* _Your instructions_
Throughout the entries below, report every line where "load" is found.

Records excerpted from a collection
== == ==

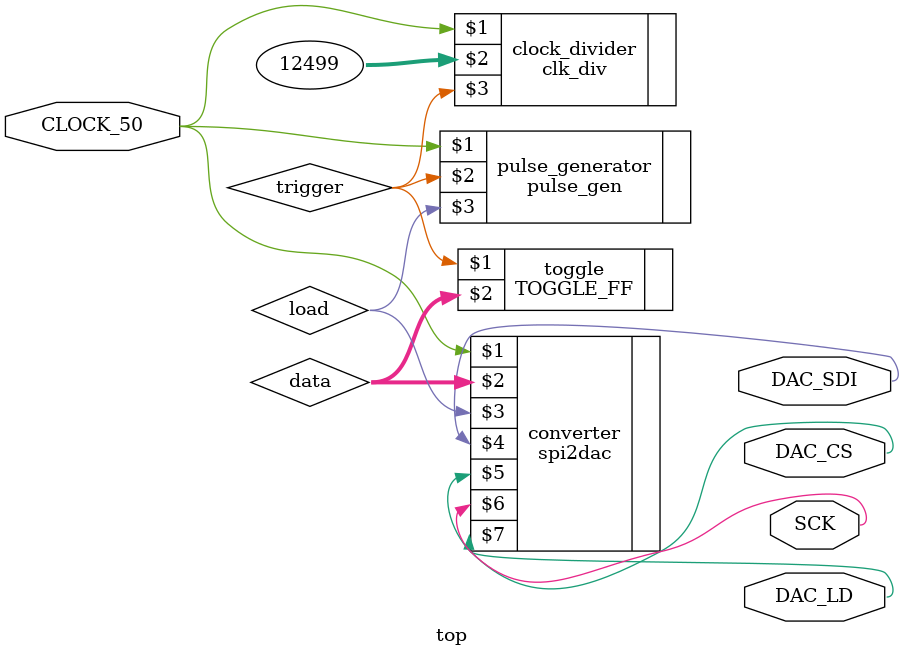
<source format=v>

module top (CLOCK_50, DAC_CS, DAC_SDI, DAC_LD, SCK); 
	input CLOCK_50; 
	
	output DAC_CS; 
	output DAC_SDI;
	output DAC_LD; 
	output SCK;
	
	wire trigger; 
	wire load;
	wire [9:0] data;
	
	clk_div clock_divider(CLOCK_50, 12499, trigger);
	TOGGLE_FF toggle(trigger, data);
	pulse_gen pulse_generator(CLOCK_50, trigger, load);
	spi2dac converter(CLOCK_50, data, load, DAC_SDI, DAC_CS, SCK, DAC_LD);	
	
	
endmodule

</source>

== == ==

* _Response below_
	wire load;
	pulse_gen pulse_generator(CLOCK_50, trigger, load);
	spi2dac converter(CLOCK_50, data, load, DAC_SDI, DAC_CS, SCK, DAC_LD);	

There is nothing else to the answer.